§ Passage provided:

Instruction decoding for the entire JVM instruction set save tableswitch and lookupswitch amounted to about 50 lines of code, not counting the enum listing every opcode.

I more meant - what shape is in the instruction stream? Is it literally just a stream of individual bytes, that have to be decoded when pushing constants etc?
The Code attribute in the JVM spec consists of the number of local variable slots and the maximum stack depth, a byte array, and a collection of attributes to represent things like the stack map or exception handling tables.

Most of the opcodes have zero or one operands, usually a single byte (or two bytes with a prefix) that's an index into the local variable array or the constant pool. There's several ways to load constants: the integer constants -1 through 5, long constants 0 and 1, float and double 0, 1, and 2 all have 0-operand opcodes (e.g., iconst_0); there's an opcode to load a 1-byte immediate, another to load a two-byte immediate, and an opcode to load a constant in the constant pool (which can be a string, a Class<?> reference, an integer, long, double, or float).

It should be noted that the JVM specifies a fixed big-endian format in its bytecode, and as a result, even the two-byte immediates are specified in the manual as two operands of a single byte each.

That's one possible design, but it's common to use a constant pool. Placing constants in the instruction stream is possible but awkward, since there is no guarantee that they are either aligned or of the right endianness (assuming you are trying to write a more or less portable system).

Constants that fit in a byte don't have this problem and can be easily placed in the instruction stream using dedicated byte constant instructions, sometimes including dedicated single-byte instructions for common constants like zero, one, etc.

Forth a register-based VM right?

Does it the VM stack as well instead of the native stack?

[Data for intrinsic matrix estimation]

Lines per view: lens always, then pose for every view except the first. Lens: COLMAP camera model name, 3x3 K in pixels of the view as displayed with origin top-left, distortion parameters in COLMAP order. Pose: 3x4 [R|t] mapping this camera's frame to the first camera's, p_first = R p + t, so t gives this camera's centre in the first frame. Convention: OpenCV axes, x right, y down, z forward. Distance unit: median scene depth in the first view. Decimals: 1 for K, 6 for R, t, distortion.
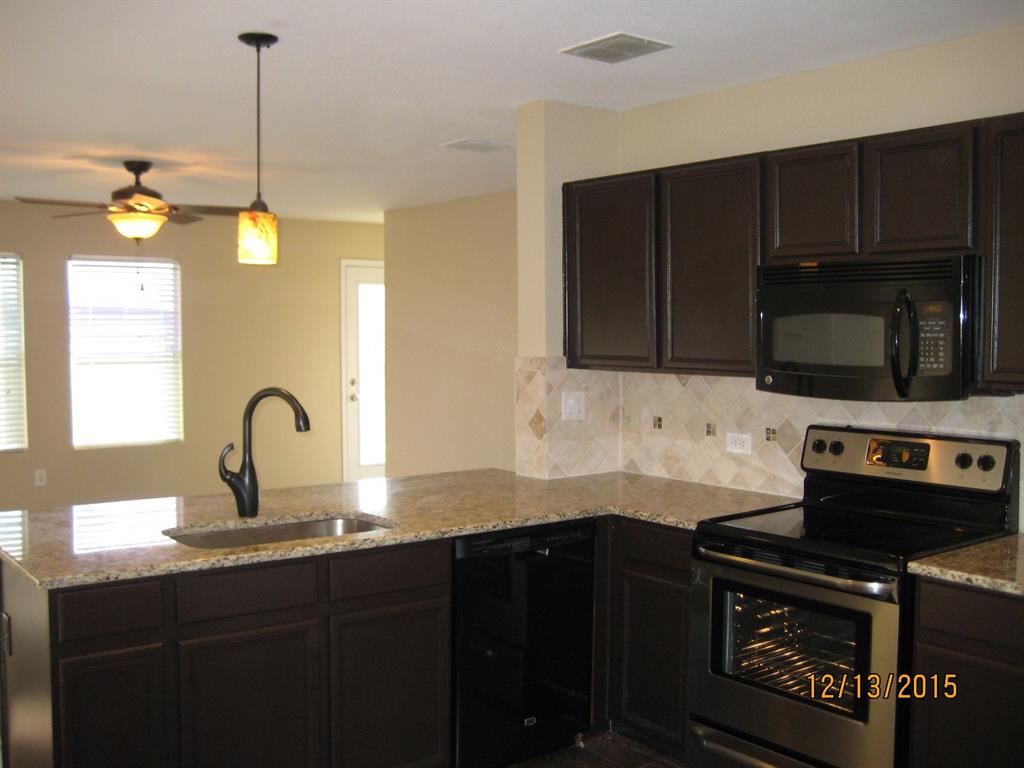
lens RADIAL K [[1070.6, 0, 522.3], [0, 1070.6, 394.2], [0, 0, 1]] dist [-0.096501, 0.000000]
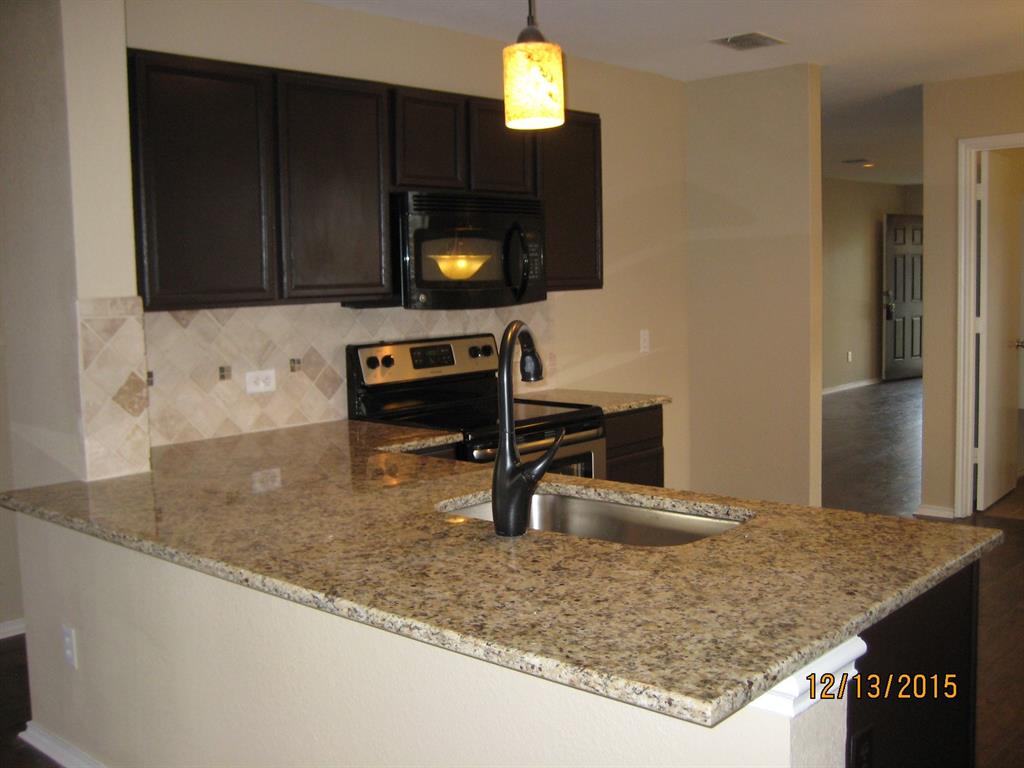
lens RADIAL K [[1070.6, 0, 515.7], [0, 1070.6, 387.0], [0, 0, 1]] dist [-0.096501, 0.000000]
pose [[-0.170357, -0.098094, 0.980488, -0.756796], [0.089905, 0.989335, 0.114600, -0.035551], [-0.981272, 0.107673, -0.159722, 0.956540]]
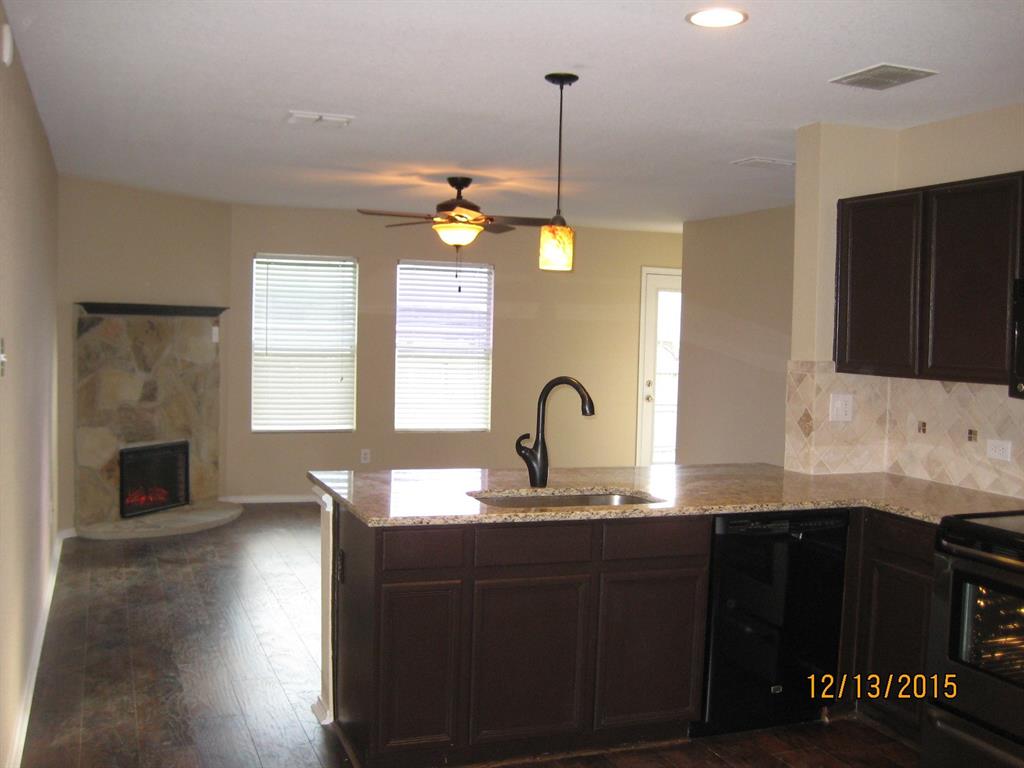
lens RADIAL K [[1070.6, 0, 520.7], [0, 1070.6, 392.5], [0, 0, 1]] dist [-0.096501, 0.000000]
pose [[0.958702, 0.041484, -0.281371, 0.043113], [-0.043987, 0.999029, -0.002582, 0.013821], [0.280990, 0.014852, 0.959596, -0.116070]]
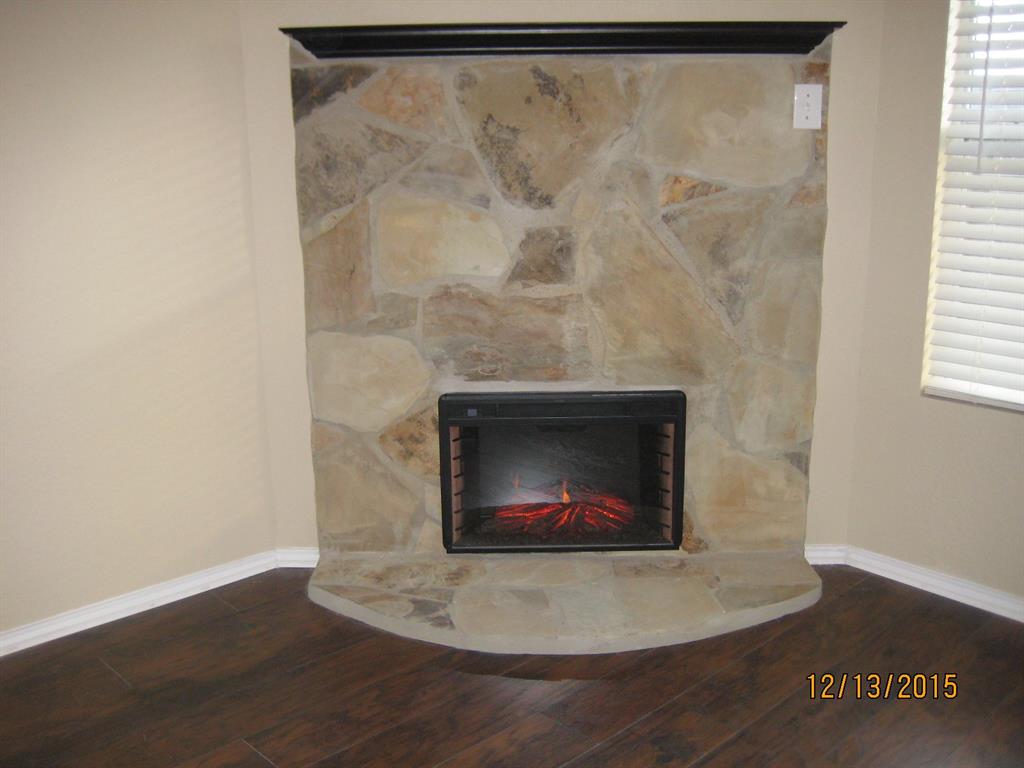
lens RADIAL K [[1070.6, 0, 509.8], [0, 1070.6, 392.0], [0, 0, 1]] dist [-0.096501, 0.000000]
pose [[0.113212, 0.242100, -0.963624, -0.411277], [-0.055707, 0.969880, 0.237127, -0.050951], [0.992008, 0.026835, 0.123289, 1.483827]]
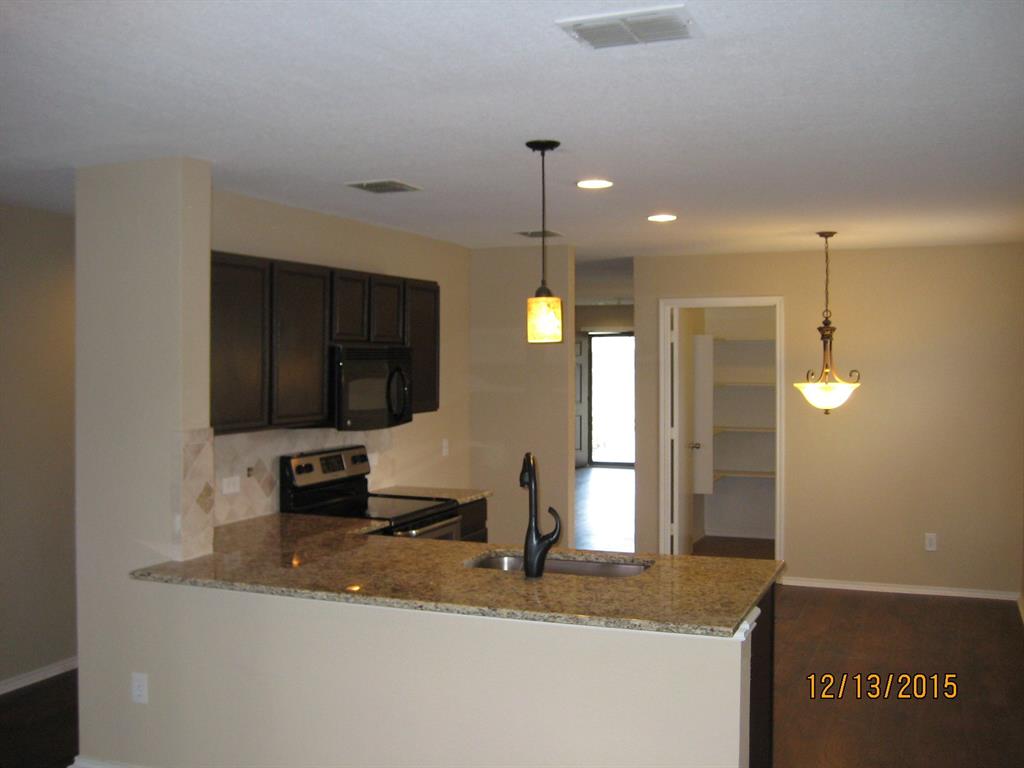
lens RADIAL K [[1070.6, 0, 518.1], [0, 1070.6, 383.9], [0, 0, 1]] dist [-0.096501, 0.000000]
pose [[-0.504235, -0.021309, 0.863304, -1.032718], [0.056385, 0.996750, 0.057536, -0.123381], [-0.861724, 0.077689, -0.501394, 1.351687]]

§ Exercise details: Say whether each statement agrees with the thread about JVM bytecode, answering yes or no and quoting the deciding words. 1. Decoding every JVM instruction other than tableswitch and lookupswitch took roughly 50 lines of code. 2. The JVM specifies a little-endian format in its bytecode. 3. The long constants 0 and 1 have opcodes with no operands. Rely only on the thread about JVM bytecode, not on the data.

§ Your response:
1. Yes: "Instruction decoding for the entire JVM instruction set save tableswitch and lookupswitch amounted to about 50 lines of code"
2. No: "the JVM specifies a fixed big-endian format in its bytecode"
3. Yes: "long constants 0 and 1, float and double 0, 1, and 2 all have 0-operand opcodes"